According to Bolivar County Coroner Nate Brown, Ted Ray has been serving as the deputy coroner since the beginning of April.
"Mr. Ray is just helping us out during the drought while I am doing some things to help my father. Once I am done helping my father, I will then go back and help them. The matters of certification have been met, the paper work has just not been sent in," added Trice.
Newly appointed Deputy Coroner Ted Ray said he is serving in a full time position.
"Nate needed another deputy and he wanted someone who had experience. He offered me the position and I was required to go to the Crime Lab to be recertified," said Ray.
"You have to be certified and I think some of his deputies did not have a certain amount of hours in continuous education," he added.
Ray said he is excited about serving as a deputy coroner and he looks forward to working with the coroner.
Bolivar County Coroner Nate Brown said in order for a deputy coroner to receive certification they are required to attend sessions offered by the medical examiner office.
The State Medical Examiner’s Office monitors and maintains the certification of all coroners and deputy coroners within the state of Mississippi.
The Medical Examiner’s Office participates in the education and training of the county coroners by providing a 40-hour training seminar to newly elected coroners, and by assisting with the bi-annual coroner’s conference.

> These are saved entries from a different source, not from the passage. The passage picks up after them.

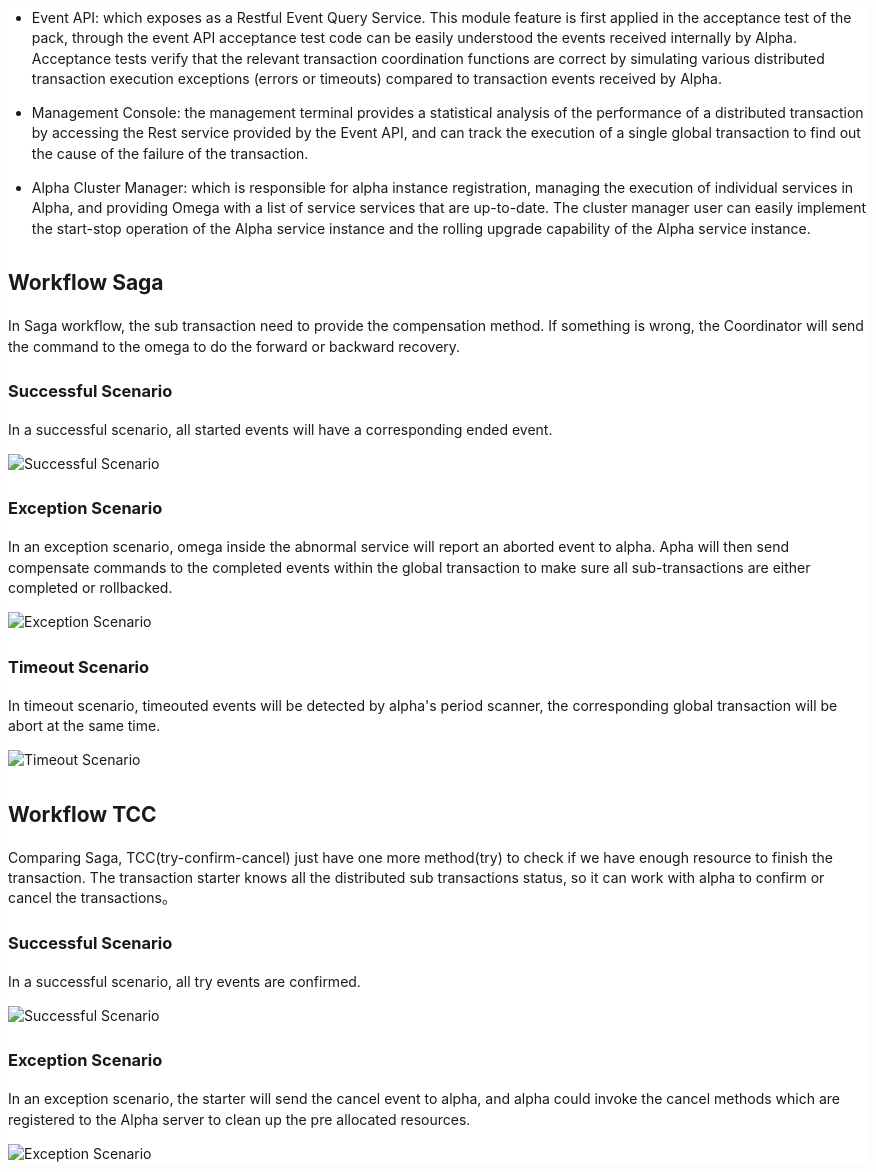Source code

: * Event API: which exposes as a Restful Event Query Service. This module feature is first applied in the acceptance test of the pack, through the event API acceptance test code can be easily understood the events received internally by Alpha. Acceptance tests verify that the relevant transaction coordination functions are correct by simulating various distributed transaction execution exceptions (errors or timeouts) compared to transaction events received by Alpha.

* Management Console: the management terminal provides a statistical analysis of the performance of a distributed transaction by accessing the Rest service provided by the Event API, and can track the execution of a single global transaction to find out the cause of the failure of the transaction.

* Alpha Cluster Manager: which is responsible for alpha instance registration, managing the execution of individual services in Alpha, and providing Omega with a list of service services that are up-to-date. The cluster manager user can easily implement the start-stop operation of the Alpha service instance and the rolling upgrade capability of the Alpha service instance.

## Workflow Saga
In Saga workflow, the sub transaction need to provide the compensation method. If something is wrong, the Coordinator will send the command to the omega to do the forward or backward recovery.

### Successful Scenario
In a successful scenario, all started events will have a corresponding ended event.

![Successful Scenario](static_files/successful_scenario.png)

### Exception Scenario
In an exception scenario, omega inside the abnormal service will report an aborted event to alpha. Apha will then send compensate commands to the completed events within the global transaction to make sure all sub-transactions are either completed or rollbacked.

![Exception Scenario](static_files/exception_scenario.png)

### Timeout Scenario
In timeout scenario, timeouted events will be detected by alpha's period scanner, the corresponding global transaction will be abort at the same time.

![Timeout Scenario](static_files/timeout_scenario.png)

## Workflow TCC
Comparing Saga, TCC(try-confirm-cancel) just have one more method(try) to check if we have enough resource to finish the transaction.
 The transaction starter knows all the distributed sub transactions status, so it can work with alpha to confirm or cancel the transactions。
### Successful Scenario
In a successful scenario, all try events are confirmed.

![Successful Scenario](static_files/successful_scenario_TCC.png)

### Exception Scenario
In an exception scenario, the starter will send the cancel event to alpha, and alpha could invoke the cancel methods which are registered to the Alpha server to clean up the pre allocated resources.

![Exception Scenario](static_files/exception_scenario_TCC.png)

"Deputy coroners must have at least 24 hours per year of continuous certified medical education training. These classes can be done at various locations such as district meetings and coroner meetings," said Brown.
"They can also attend an autopsy," he added.

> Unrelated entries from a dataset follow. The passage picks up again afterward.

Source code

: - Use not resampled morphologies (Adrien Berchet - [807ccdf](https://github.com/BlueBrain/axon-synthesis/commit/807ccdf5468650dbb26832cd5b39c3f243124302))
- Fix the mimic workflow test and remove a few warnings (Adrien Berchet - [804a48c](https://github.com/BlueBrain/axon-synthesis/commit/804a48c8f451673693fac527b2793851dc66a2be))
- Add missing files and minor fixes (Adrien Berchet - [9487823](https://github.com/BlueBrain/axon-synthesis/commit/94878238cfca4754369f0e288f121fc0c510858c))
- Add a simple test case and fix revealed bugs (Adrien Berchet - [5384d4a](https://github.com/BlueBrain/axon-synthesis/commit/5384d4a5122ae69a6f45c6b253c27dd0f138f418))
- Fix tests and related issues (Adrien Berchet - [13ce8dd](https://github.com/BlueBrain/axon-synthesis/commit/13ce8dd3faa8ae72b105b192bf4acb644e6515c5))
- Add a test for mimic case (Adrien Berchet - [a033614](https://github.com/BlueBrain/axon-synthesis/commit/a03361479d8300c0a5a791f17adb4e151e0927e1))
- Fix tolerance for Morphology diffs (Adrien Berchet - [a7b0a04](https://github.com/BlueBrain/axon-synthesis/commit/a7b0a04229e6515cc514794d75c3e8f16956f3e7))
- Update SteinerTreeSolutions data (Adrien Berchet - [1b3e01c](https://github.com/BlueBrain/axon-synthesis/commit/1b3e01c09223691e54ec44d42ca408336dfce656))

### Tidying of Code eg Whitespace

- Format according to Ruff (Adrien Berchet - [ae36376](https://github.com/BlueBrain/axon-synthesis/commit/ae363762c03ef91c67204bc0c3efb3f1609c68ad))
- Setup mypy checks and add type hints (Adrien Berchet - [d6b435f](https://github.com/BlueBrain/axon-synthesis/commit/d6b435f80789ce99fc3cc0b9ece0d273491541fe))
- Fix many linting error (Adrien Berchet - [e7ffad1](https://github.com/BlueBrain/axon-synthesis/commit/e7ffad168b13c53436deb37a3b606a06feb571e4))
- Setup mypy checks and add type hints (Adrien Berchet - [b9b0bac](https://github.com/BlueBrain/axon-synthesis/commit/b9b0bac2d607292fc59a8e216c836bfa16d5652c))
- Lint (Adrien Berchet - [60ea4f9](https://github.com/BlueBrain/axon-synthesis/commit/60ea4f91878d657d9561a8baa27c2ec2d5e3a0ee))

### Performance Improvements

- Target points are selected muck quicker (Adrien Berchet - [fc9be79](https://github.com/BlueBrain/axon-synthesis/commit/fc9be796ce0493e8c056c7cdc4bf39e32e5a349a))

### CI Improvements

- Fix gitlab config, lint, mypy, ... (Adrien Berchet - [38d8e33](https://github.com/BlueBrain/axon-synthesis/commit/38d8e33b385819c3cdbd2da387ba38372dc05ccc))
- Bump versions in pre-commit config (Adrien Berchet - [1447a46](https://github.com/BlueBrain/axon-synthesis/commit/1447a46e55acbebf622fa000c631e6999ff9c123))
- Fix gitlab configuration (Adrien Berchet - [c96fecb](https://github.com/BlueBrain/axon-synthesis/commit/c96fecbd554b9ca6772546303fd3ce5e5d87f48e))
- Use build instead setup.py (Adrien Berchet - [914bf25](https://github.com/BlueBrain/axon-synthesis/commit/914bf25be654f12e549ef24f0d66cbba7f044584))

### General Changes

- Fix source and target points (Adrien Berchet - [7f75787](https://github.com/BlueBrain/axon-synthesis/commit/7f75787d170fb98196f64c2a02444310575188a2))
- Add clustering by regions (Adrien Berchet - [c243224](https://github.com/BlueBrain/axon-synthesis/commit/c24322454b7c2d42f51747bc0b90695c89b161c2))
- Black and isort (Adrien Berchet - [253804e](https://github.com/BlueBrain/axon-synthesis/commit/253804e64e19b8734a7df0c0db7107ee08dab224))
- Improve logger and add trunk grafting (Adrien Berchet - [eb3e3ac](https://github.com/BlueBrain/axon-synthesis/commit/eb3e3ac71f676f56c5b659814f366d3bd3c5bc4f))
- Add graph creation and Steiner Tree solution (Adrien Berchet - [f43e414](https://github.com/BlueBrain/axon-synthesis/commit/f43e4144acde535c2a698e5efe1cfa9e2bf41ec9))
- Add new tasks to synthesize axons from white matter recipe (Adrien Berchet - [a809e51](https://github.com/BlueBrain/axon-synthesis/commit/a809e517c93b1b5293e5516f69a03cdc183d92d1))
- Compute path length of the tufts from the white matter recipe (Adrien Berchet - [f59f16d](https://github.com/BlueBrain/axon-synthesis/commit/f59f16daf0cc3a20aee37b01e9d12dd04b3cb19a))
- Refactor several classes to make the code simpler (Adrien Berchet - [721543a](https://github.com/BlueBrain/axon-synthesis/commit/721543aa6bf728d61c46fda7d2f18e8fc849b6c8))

Continuing medical education helps those in the medical field maintain competence and learn about new and developing areas of their field.
Trice said documents containing his certification information have been sent to state representatives and senators.

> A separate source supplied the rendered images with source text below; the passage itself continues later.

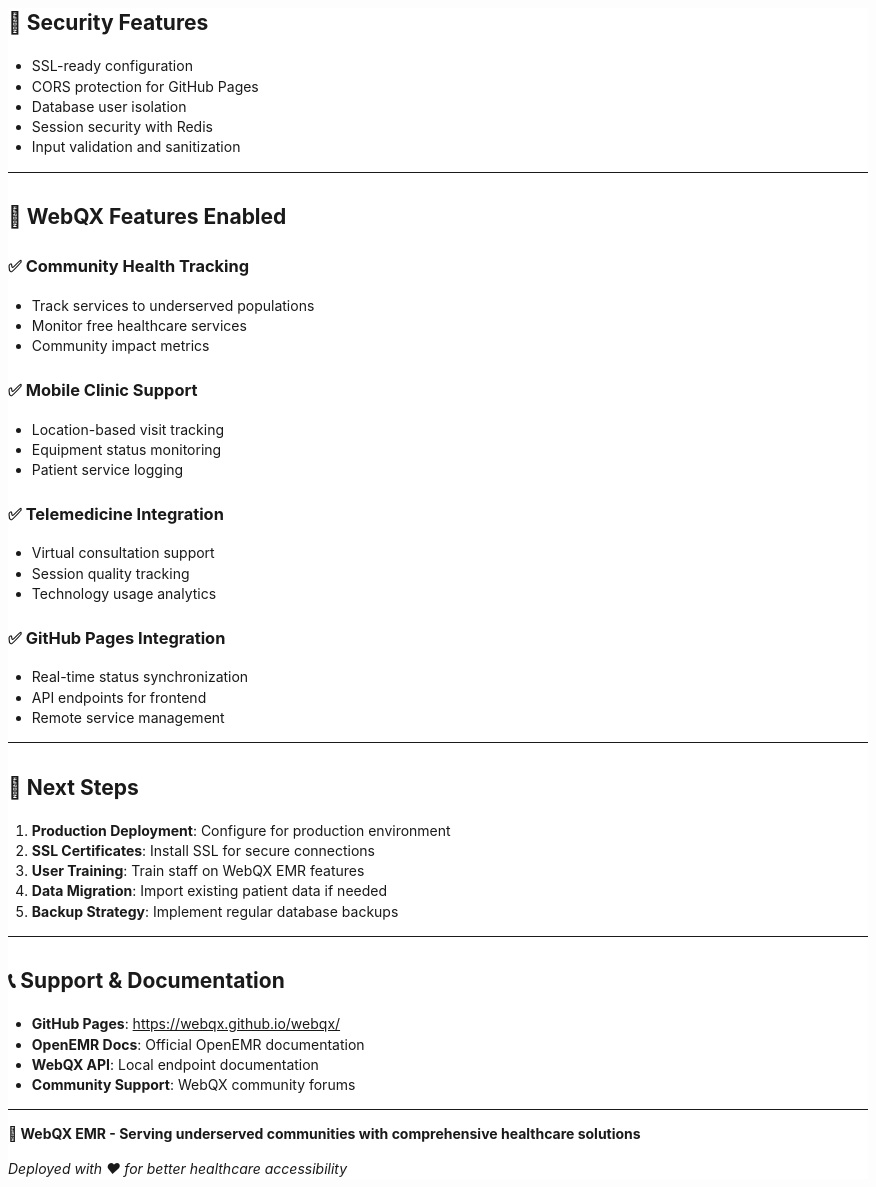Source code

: 
## 🔐 Security Features

- SSL-ready configuration
- CORS protection for GitHub Pages
- Database user isolation
- Session security with Redis
- Input validation and sanitization

---

## 🌟 WebQX Features Enabled

### ✅ Community Health Tracking
- Track services to underserved populations
- Monitor free healthcare services
- Community impact metrics

### ✅ Mobile Clinic Support  
- Location-based visit tracking
- Equipment status monitoring
- Patient service logging

### ✅ Telemedicine Integration
- Virtual consultation support
- Session quality tracking
- Technology usage analytics

### ✅ GitHub Pages Integration
- Real-time status synchronization
- API endpoints for frontend
- Remote service management

---

## 🎯 Next Steps

1. **Production Deployment**: Configure for production environment
2. **SSL Certificates**: Install SSL for secure connections
3. **User Training**: Train staff on WebQX EMR features
4. **Data Migration**: Import existing patient data if needed
5. **Backup Strategy**: Implement regular database backups

---

## 📞 Support & Documentation

- **GitHub Pages**: https://webqx.github.io/webqx/
- **OpenEMR Docs**: Official OpenEMR documentation
- **WebQX API**: Local endpoint documentation
- **Community Support**: WebQX community forums

---

**🏥 WebQX EMR - Serving underserved communities with comprehensive healthcare solutions**

*Deployed with ❤️ for better healthcare accessibility*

Sen. Willie Simmons said he received documents concerning Trice's certification but it was not sent to him from the Medical Examiner Office, it was given to him by Trice.
"A copy was also submitted to the chairman of the Bolivar County Board of Supervisors. All of these people have seen that the qualifications were met," said Trice.
A letter was given to president of the Bolivar County Board of Supervisors from the Medical Examiner Office, concerning Trice, during a regularly scheduled meeting.
The full content of the letter was not disclosed.
"Right now the decision on reinstatement is simply up to the state medical examiner. He assured me that he would reinstate my license. It is just a matter of him getting around to doing it," said Trice.
The Bolivar Commercial made several attempts to contact Mississippi Chief Medical Examiner Mark LeVaughn but he was not available.